If one survey option receives the most votes (18%), can the item with the least votes (2%) be declared the least favorite?

The media can have difficulty interpreting survey results. Here is one recent example involving a YouGov survey that asked about the most attractive regional accents in the United States:

Internet-based data analytics and market research firm YouGov released a study earlier this month that asked 1,216 Americans over the age of 18 about their accent preferences. The firm provided nine options, ranging from regions to well-known dialects in cities. Among other questions, YouGov asked, “Which American region/city do you think has the most attractive accent?”

The winner was clear. The Southeastern accent, bless its heart, took the winning spot, with the dialect receiving 18 percent of the vote from the study’s participants. Texas wasn’t too far behind, nabbing the second-most attractive accent at 12 percent of the vote…

The least attractive? Chicago rolls in dead last, with just 2 percent of “da” vote.
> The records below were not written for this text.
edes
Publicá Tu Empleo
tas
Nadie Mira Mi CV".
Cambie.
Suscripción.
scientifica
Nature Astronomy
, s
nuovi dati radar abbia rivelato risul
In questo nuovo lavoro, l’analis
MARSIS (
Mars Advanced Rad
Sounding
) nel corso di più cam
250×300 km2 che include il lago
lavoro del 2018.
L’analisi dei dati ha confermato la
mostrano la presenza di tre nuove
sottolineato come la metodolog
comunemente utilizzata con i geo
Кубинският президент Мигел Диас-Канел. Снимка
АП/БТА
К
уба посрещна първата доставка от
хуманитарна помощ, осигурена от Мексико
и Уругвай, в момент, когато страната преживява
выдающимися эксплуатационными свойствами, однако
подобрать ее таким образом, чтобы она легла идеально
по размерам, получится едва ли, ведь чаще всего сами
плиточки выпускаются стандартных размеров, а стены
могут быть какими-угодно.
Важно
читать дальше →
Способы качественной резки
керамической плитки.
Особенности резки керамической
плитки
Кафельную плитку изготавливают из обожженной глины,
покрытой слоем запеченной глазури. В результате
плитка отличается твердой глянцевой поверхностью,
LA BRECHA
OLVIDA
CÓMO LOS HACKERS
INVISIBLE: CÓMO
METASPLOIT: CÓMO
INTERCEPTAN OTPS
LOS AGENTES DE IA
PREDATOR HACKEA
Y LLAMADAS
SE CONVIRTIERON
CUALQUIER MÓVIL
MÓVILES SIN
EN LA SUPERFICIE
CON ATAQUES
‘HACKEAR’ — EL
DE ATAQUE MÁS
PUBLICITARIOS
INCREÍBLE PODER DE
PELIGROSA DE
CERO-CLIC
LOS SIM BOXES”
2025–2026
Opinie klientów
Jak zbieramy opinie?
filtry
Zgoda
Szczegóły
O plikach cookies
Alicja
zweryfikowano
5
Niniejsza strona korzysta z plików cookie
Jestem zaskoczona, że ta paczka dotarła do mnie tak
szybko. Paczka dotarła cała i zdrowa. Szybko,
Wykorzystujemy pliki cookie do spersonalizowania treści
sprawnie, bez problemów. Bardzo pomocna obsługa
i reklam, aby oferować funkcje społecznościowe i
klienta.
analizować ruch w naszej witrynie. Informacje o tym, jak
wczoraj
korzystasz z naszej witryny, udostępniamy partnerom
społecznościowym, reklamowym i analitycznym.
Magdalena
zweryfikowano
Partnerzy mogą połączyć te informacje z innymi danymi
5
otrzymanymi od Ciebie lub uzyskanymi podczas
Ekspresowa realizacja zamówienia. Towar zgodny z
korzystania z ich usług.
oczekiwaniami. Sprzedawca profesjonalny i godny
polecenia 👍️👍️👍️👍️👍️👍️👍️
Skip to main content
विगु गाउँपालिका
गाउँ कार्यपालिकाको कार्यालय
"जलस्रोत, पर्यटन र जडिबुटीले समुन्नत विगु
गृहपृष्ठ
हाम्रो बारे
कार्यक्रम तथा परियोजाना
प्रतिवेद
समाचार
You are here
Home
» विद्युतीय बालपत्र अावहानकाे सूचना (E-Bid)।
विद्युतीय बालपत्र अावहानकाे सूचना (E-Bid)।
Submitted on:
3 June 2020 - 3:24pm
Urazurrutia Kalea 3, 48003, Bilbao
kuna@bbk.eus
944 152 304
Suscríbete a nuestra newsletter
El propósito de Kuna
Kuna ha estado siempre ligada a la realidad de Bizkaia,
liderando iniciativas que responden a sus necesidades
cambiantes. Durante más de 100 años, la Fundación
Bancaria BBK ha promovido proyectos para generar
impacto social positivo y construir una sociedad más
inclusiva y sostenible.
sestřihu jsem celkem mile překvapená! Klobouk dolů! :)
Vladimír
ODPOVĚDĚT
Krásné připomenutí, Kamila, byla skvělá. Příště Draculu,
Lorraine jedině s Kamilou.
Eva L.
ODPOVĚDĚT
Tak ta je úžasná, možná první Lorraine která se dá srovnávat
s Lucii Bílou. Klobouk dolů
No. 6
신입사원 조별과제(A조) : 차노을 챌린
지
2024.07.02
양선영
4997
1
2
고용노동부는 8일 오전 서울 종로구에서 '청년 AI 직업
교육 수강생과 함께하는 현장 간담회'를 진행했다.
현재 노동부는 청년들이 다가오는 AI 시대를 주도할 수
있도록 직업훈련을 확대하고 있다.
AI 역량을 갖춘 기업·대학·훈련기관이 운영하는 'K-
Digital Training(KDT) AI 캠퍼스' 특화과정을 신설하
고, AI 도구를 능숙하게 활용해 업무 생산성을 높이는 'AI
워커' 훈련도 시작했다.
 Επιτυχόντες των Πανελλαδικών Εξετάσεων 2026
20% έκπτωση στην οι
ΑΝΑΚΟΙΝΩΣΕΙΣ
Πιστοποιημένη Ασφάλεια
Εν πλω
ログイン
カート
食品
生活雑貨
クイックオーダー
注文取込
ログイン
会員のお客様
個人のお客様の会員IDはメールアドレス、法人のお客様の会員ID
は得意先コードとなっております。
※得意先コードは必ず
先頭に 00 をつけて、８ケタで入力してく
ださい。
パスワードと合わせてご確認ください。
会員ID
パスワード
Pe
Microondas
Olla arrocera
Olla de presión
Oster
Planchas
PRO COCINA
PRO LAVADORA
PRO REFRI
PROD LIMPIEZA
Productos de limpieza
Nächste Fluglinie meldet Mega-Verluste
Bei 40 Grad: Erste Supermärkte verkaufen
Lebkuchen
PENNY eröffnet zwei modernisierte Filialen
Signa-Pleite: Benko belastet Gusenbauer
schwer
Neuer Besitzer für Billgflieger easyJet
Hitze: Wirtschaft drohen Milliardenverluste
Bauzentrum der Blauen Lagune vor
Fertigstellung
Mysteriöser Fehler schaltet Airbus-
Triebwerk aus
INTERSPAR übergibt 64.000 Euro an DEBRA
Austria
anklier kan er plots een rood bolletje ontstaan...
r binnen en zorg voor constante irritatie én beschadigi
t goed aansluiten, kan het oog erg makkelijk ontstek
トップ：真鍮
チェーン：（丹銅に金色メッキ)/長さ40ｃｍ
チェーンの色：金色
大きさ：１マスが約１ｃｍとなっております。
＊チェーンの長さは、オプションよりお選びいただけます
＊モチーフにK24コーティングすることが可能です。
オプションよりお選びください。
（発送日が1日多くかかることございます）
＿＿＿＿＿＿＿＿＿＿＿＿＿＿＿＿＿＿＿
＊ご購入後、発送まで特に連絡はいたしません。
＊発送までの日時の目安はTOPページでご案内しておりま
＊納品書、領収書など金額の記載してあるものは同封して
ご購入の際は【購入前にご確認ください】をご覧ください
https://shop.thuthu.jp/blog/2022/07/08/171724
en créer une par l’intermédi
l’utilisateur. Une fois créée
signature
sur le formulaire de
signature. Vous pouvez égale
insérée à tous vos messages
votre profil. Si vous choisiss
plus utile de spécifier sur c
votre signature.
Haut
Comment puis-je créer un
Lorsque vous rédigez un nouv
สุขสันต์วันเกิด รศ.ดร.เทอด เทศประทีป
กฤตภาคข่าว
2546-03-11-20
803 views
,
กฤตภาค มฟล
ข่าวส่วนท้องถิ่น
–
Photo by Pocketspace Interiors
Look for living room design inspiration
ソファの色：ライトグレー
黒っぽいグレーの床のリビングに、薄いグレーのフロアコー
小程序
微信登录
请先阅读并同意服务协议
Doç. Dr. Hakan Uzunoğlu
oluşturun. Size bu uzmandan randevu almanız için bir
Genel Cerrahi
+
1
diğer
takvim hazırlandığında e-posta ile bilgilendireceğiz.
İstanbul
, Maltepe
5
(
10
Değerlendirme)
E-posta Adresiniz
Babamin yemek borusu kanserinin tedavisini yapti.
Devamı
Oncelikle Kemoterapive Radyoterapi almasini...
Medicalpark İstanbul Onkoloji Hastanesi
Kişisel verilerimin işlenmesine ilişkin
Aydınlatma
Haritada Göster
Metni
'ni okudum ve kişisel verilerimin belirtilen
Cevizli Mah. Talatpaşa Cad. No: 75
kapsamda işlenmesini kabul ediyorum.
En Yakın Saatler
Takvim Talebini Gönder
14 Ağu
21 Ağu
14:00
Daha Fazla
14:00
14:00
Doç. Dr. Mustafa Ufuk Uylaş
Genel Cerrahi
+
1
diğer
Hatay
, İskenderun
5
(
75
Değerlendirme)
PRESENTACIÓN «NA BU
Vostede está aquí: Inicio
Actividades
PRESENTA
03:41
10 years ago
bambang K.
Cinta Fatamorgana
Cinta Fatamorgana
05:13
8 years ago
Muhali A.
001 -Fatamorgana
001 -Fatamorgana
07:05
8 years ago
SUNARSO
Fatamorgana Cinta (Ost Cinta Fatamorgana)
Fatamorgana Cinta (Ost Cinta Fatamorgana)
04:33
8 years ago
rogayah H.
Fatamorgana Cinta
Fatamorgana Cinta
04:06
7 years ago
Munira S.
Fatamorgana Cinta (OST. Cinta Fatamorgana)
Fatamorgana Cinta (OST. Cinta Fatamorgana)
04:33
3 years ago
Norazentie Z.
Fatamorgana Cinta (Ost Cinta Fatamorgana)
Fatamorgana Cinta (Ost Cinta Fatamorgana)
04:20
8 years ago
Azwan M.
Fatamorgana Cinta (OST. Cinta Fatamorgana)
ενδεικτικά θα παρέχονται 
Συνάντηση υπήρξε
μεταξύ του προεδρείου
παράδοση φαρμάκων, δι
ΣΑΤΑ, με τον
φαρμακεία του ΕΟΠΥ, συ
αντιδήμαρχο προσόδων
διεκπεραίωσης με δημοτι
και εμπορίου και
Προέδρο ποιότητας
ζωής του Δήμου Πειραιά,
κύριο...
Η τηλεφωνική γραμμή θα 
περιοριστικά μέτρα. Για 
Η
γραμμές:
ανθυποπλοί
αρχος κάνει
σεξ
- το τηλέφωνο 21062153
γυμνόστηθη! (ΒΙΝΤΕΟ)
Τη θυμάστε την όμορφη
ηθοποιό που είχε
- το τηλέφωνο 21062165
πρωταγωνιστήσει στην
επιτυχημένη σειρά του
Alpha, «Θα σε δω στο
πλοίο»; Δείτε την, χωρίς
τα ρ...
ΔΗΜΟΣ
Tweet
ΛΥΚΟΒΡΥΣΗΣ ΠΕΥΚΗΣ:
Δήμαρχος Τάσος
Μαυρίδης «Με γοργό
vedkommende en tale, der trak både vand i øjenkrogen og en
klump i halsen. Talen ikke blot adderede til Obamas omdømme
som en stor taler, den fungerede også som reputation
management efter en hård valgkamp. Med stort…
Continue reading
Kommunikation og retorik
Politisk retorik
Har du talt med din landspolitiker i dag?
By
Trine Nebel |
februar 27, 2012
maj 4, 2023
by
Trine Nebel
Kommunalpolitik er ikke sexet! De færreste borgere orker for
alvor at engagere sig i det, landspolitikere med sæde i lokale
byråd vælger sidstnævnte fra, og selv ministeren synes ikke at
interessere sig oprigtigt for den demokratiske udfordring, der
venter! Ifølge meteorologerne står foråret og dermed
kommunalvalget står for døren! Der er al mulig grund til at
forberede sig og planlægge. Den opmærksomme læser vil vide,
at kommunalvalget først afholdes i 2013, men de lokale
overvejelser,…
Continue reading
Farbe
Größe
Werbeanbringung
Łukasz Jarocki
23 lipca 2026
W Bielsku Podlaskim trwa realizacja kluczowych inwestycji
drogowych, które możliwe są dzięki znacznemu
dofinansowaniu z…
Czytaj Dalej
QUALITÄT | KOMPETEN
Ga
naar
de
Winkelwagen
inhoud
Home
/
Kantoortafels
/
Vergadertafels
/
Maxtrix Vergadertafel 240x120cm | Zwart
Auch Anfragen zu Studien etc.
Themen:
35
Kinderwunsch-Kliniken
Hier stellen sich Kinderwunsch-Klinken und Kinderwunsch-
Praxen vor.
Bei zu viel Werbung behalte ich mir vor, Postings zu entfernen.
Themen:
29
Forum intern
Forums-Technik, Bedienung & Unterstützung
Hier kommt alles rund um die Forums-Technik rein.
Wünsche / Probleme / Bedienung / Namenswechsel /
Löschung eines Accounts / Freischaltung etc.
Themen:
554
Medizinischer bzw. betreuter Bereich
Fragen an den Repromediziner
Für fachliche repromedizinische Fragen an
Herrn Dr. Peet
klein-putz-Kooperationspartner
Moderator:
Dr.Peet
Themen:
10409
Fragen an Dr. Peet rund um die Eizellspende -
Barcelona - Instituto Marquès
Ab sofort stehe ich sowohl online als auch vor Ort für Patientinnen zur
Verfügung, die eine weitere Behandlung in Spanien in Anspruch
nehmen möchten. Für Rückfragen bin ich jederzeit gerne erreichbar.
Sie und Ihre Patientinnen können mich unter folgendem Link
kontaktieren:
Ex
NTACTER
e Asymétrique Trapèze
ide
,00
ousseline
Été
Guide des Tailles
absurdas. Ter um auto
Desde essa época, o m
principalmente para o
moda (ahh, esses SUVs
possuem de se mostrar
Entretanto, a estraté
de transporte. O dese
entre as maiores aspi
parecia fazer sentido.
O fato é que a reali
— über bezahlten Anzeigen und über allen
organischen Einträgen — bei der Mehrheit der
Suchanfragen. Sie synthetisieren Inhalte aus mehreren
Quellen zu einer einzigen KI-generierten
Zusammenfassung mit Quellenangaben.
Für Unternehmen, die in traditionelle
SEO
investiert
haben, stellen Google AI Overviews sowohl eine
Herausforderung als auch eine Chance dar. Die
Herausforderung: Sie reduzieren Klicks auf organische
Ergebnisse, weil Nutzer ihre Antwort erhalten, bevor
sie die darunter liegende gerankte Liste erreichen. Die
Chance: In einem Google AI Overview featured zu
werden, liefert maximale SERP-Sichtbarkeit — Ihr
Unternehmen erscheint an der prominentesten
John Kass did not like the results and consulted a linguist:

I called on an expert: the eminent theoretical linguist Jerry Sadock, professor emeritus of linguistics from the University of Chicago…

“The YouGov survey that CBS based this slander on does not support the conclusion. The survey asked only what the most attractive dialect was, the winner being — get this — Texan,” Sadock wrote in an email.

“Louie Gohmert? Really? The fact that very few respondents found the Chicago accent the most attractive, does not mean that it is the least attractive,” said Sadock. “I prefer to think that would have been rated as the second most attractive accent, if the survey had asked for rankings.”

In the original YouGov survey, respondents were asked: “Which American region/city do you think has the most attractive accent?” Respondents could select one option. The Chicago accent did receive the least number of selections.

However, Sadock has a point. Respondents could only select one option. If they had the opportunity to rank them, would the Chicago accent move up as a non-favorite but still-liked accent? It could happen.

Additionally, the responses were fairly diverse across the respondents. The original “winner” Southeastern accent was only selected by 18% of those surveyed. This means that over 80% of the respondents did not select the leading response. Is it fair to call this the favorite accent of Americans when fewer than one-fifth of respondents selected it?

Communicating the nuances of survey results can be difficult. Yet, journalists and other should resist the urge to immediately identify “favorites” and “losers” in such situations where the data does not show an overwhelming favorite respondents did not have the opportunity to rate all of the possible responses.